Task: Repeat every entry word for word, but leave the images out of your copy.

Dataset entries:

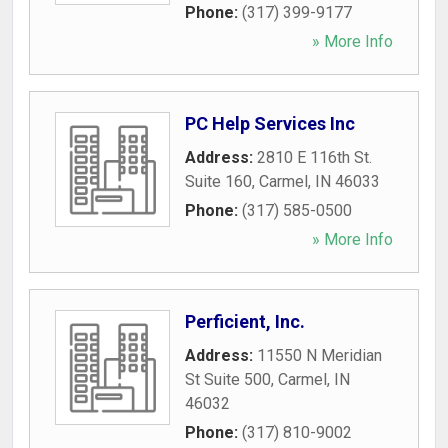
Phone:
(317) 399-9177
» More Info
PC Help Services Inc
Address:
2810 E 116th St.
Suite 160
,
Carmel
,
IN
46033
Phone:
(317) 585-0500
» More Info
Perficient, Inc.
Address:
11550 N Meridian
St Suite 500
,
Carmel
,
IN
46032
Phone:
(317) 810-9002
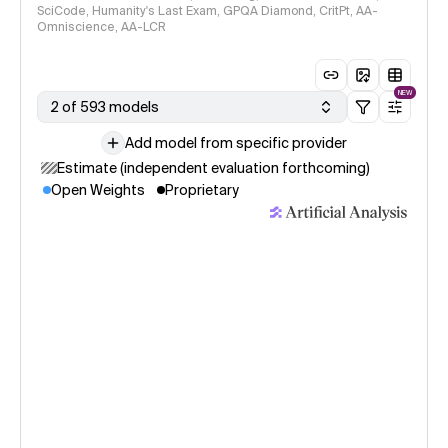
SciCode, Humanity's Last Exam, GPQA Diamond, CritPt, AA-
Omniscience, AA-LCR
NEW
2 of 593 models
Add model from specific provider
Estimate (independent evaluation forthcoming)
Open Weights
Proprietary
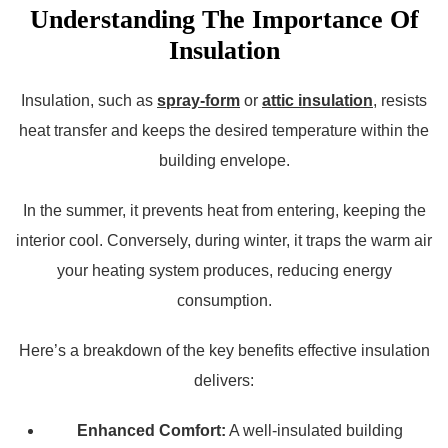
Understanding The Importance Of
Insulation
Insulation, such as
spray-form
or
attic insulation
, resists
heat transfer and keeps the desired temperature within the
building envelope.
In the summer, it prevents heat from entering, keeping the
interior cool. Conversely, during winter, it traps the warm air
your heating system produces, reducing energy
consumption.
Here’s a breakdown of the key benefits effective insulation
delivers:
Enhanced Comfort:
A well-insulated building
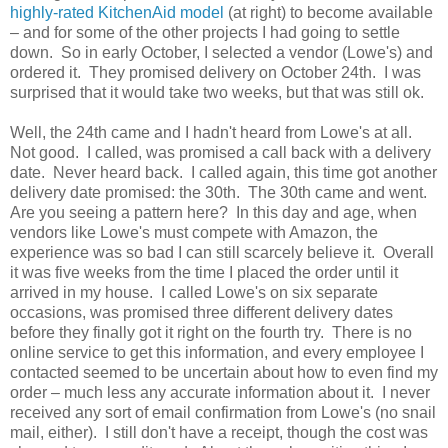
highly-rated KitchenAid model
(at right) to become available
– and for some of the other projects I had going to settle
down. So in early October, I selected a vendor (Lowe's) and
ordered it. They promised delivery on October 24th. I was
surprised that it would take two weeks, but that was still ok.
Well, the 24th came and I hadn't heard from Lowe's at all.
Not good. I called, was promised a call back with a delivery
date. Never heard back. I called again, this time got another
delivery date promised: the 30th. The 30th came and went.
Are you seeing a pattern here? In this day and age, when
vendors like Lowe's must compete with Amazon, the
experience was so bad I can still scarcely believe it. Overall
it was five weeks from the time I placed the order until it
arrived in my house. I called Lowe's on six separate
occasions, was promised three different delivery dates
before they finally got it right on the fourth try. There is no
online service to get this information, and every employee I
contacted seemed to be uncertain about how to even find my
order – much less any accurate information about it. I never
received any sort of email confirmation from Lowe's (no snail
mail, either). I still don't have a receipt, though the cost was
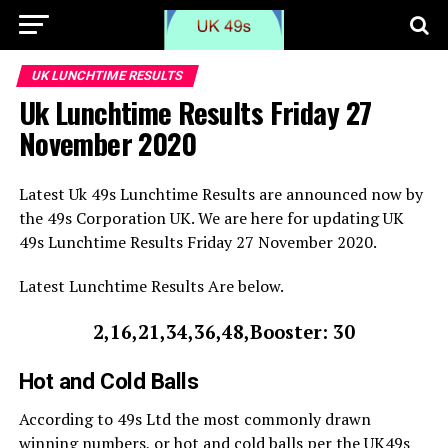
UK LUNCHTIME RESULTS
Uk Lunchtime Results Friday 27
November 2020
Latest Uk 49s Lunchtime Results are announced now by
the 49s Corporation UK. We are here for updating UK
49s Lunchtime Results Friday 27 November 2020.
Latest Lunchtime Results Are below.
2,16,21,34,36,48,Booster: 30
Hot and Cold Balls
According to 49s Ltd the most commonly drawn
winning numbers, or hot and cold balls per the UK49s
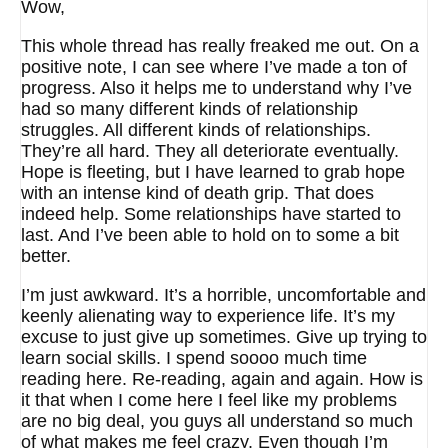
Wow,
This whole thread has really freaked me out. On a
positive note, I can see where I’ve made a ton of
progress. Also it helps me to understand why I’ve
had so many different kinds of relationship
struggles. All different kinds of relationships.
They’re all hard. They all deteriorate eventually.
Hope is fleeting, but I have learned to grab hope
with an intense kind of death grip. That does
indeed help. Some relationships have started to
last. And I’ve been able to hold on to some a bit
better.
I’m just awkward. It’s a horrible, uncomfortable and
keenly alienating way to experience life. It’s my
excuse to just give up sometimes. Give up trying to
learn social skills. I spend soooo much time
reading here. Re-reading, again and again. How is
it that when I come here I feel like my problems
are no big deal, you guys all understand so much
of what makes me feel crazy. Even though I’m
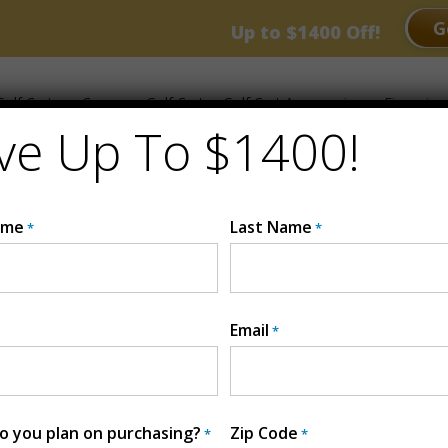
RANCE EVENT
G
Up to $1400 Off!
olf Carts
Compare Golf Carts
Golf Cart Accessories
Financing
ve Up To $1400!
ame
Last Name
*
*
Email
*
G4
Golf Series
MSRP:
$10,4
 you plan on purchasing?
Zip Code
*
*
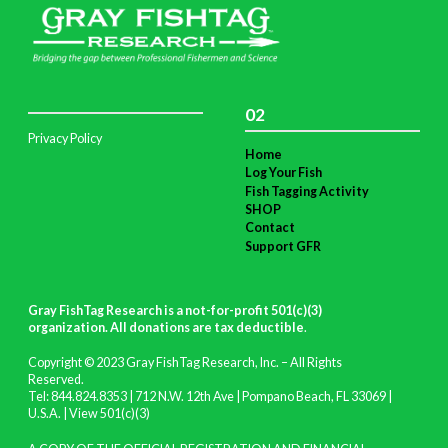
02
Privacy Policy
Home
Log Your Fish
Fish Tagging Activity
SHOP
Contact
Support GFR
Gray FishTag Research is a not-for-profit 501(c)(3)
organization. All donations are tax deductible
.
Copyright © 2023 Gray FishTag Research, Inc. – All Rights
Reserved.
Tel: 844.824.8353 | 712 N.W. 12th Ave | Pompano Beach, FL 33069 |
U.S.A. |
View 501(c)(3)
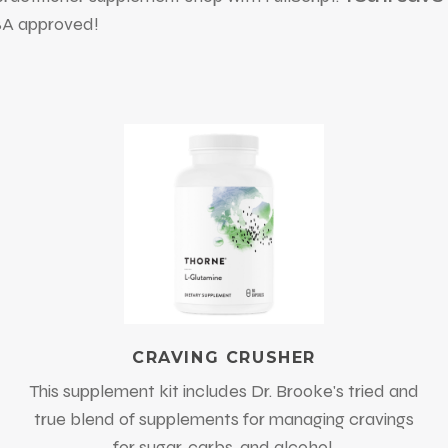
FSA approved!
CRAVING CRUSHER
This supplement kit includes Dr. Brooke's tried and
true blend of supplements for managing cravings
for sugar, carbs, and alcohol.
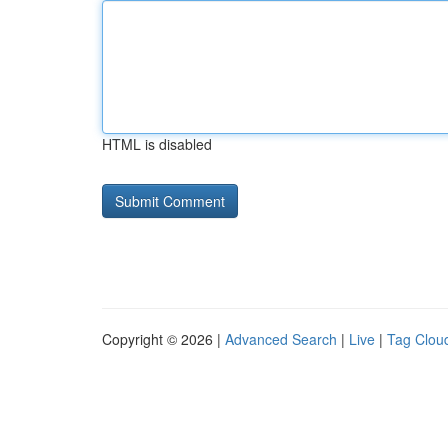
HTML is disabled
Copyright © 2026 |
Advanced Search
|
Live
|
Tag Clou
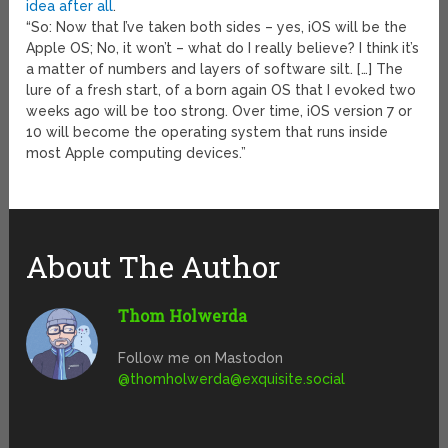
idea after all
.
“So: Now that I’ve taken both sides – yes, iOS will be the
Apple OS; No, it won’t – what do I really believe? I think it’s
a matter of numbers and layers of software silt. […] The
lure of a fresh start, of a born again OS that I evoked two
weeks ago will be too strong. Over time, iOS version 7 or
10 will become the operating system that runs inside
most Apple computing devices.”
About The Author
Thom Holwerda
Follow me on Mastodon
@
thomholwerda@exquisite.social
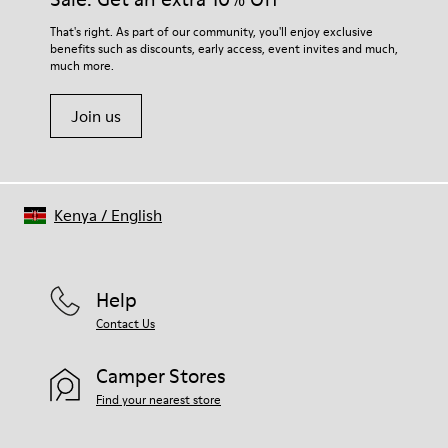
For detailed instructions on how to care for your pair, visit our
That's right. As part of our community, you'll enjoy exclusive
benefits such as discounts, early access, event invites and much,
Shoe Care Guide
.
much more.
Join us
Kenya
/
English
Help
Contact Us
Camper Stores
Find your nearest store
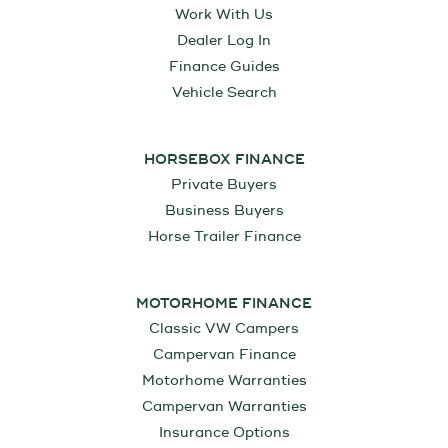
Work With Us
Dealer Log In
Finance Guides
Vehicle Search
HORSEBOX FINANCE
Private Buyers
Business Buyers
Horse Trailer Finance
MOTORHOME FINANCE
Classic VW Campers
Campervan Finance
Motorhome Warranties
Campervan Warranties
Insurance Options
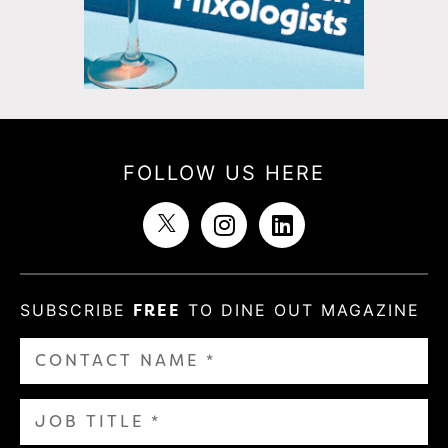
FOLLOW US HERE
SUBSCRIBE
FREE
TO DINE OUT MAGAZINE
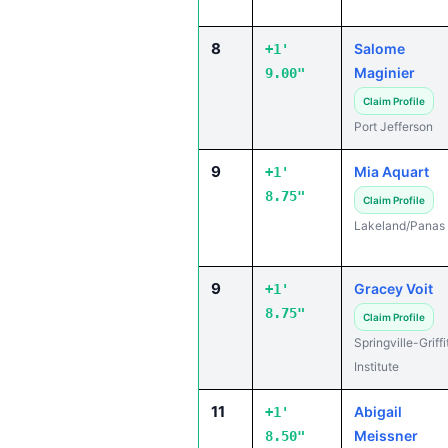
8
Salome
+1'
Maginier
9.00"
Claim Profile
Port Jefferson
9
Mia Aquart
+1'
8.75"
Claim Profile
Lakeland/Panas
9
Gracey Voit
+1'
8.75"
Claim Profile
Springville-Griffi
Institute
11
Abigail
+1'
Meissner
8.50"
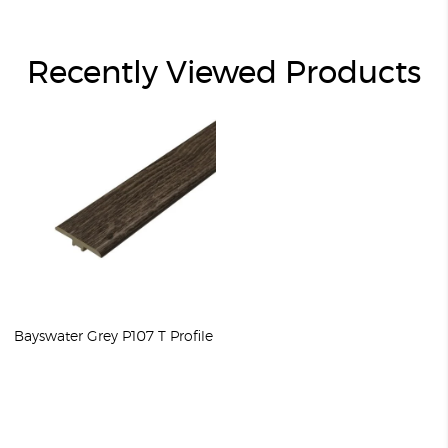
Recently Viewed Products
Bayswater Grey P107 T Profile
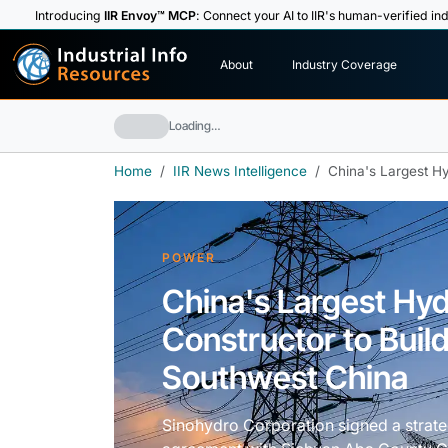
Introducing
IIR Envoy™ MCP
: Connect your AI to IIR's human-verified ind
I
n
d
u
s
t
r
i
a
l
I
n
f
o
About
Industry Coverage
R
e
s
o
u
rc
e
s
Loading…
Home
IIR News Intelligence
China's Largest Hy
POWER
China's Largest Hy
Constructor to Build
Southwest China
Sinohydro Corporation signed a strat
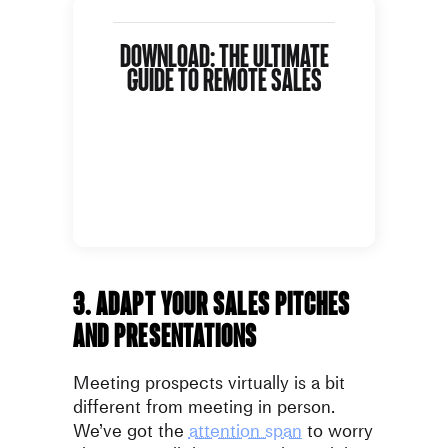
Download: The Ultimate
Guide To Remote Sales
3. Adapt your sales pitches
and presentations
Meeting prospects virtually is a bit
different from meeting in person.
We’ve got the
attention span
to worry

The answer:
Phone:
(317) 399-9177
» More Info
PC Help Services Inc
Address:
2810 E 116th St.
Suite 160
,
Carmel
,
IN
46033
Phone:
(317) 585-0500
» More Info
Perficient, Inc.
Address:
11550 N Meridian
St Suite 500
,
Carmel
,
IN
46032
Phone:
(317) 810-9002
SciCode, Humanity's Last Exam, GPQA Diamond, CritPt, AA-
Omniscience, AA-LCR
NEW
2 of 593 models
Add model from specific provider
Estimate (independent evaluation forthcoming)
Open Weights
Proprietary
Understanding The Importance Of
Insulation
Insulation, such as
spray-form
or
attic insulation
, resists
heat transfer and keeps the desired temperature within the
building envelope.
In the summer, it prevents heat from entering, keeping the
interior cool. Conversely, during winter, it traps the warm air
your heating system produces, reducing energy
consumption.
Here’s a breakdown of the key benefits effective insulation
delivers:
Enhanced Comfort:
A well-insulated building
highly-rated KitchenAid model
(at right) to become available
– and for some of the other projects I had going to settle
down. So in early October, I selected a vendor (Lowe's) and
ordered it. They promised delivery on October 24th. I was
surprised that it would take two weeks, but that was still ok.
Well, the 24th came and I hadn't heard from Lowe's at all.
Not good. I called, was promised a call back with a delivery
date. Never heard back. I called again, this time got another
delivery date promised: the 30th. The 30th came and went.
Are you seeing a pattern here? In this day and age, when
vendors like Lowe's must compete with Amazon, the
experience was so bad I can still scarcely believe it. Overall
it was five weeks from the time I placed the order until it
arrived in my house. I called Lowe's on six separate
occasions, was promised three different delivery dates
before they finally got it right on the fourth try. There is no
online service to get this information, and every employee I
contacted seemed to be uncertain about how to even find my
order – much less any accurate information about it. I never
received any sort of email confirmation from Lowe's (no snail
mail, either). I still don't have a receipt, though the cost was
UK LUNCHTIME RESULTS
Uk Lunchtime Results Friday 27
November 2020
Latest Uk 49s Lunchtime Results are announced now by
the 49s Corporation UK. We are here for updating UK
49s Lunchtime Results Friday 27 November 2020.
Latest Lunchtime Results Are below.
2,16,21,34,36,48,Booster: 30
Hot and Cold Balls
According to 49s Ltd the most commonly drawn
winning numbers, or hot and cold balls per the UK49s
Wow,
This whole thread has really freaked me out. On a
positive note, I can see where I’ve made a ton of
progress. Also it helps me to understand why I’ve
had so many different kinds of relationship
struggles. All different kinds of relationships.
They’re all hard. They all deteriorate eventually.
Hope is fleeting, but I have learned to grab hope
with an intense kind of death grip. That does
indeed help. Some relationships have started to
last. And I’ve been able to hold on to some a bit
better.
I’m just awkward. It’s a horrible, uncomfortable and
keenly alienating way to experience life. It’s my
excuse to just give up sometimes. Give up trying to
learn social skills. I spend soooo much time
reading here. Re-reading, again and again. How is
it that when I come here I feel like my problems
are no big deal, you guys all understand so much
of what makes me feel crazy. Even though I’m
RANCE EVENT
G
Up to $1400 Off!
olf Carts
Compare Golf Carts
Golf Cart Accessories
Financing
ve Up To $1400!
ame
Last Name
*
*
Email
*
G4
Golf Series
MSRP:
$10,4
 you plan on purchasing?
Zip Code
*
*
02
Privacy Policy
Home
Log Your Fish
Fish Tagging Activity
SHOP
Contact
Support GFR
Gray FishTag Research is a not-for-profit 501(c)(3)
organization. All donations are tax deductible
.
Copyright © 2023 Gray FishTag Research, Inc. – All Rights
Reserved.
Tel: 844.824.8353 | 712 N.W. 12th Ave | Pompano Beach, FL 33069 |
U.S.A. |
View 501(c)(3)
FSA approved!
CRAVING CRUSHER
This supplement kit includes Dr. Brooke's tried and
true blend of supplements for managing cravings
for sugar, carbs, and alcohol.
HTML is disabled
Copyright © 2026 |
Advanced Search
|
Live
|
Tag Clou
idea after all
.
“So: Now that I’ve taken both sides – yes, iOS will be the
Apple OS; No, it won’t – what do I really believe? I think it’s
a matter of numbers and layers of software silt. […] The
lure of a fresh start, of a born again OS that I evoked two
weeks ago will be too strong. Over time, iOS version 7 or
10 will become the operating system that runs inside
most Apple computing devices.”
About The Author
Thom Holwerda
Follow me on Mastodon
@
thomholwerda@exquisite.social
For detailed instructions on how to care for your pair, visit our
That's right. As part of our community, you'll enjoy exclusive
benefits such as discounts, early access, event invites and much,
Shoe Care Guide
.
much more.
Join us
Kenya
/
English
Help
Contact Us
Camper Stores
Find your nearest store
Work With Us
Dealer Log In
Finance Guides
Vehicle Search
HORSEBOX FINANCE
Private Buyers
Business Buyers
Horse Trailer Finance
MOTORHOME FINANCE
Classic VW Campers
Campervan Finance
Motorhome Warranties
Campervan Warranties
Insurance Options
FOLLOW US HERE
SUBSCRIBE
FREE
TO DINE OUT MAGAZINE
8
Salome
+1'
Maginier
9.00"
Claim Profile
Port Jefferson
9
Mia Aquart
+1'
8.75"
Claim Profile
Lakeland/Panas
9
Gracey Voit
+1'
8.75"
Claim Profile
Springville-Griffi
Institute
11
Abigail
+1'
Meissner
8.50"
Recently Viewed Products
Bayswater Grey P107 T Profile
Introducing
IIR Envoy™ MCP
: Connect your AI to IIR's human-verified ind
I
n
d
u
s
t
r
i
a
l
I
n
f
o
About
Industry Coverage
R
e
s
o
u
rc
e
s
Loading…
Home
IIR News Intelligence
China's Largest Hy
POWER
China's Largest Hy
Constructor to Build
Southwest China
Sinohydro Corporation signed a strat
Download: The Ultimate
Guide To Remote Sales
3. Adapt your sales pitches
and presentations
Meeting prospects virtually is a bit
different from meeting in person.
We’ve got the
attention span
to worry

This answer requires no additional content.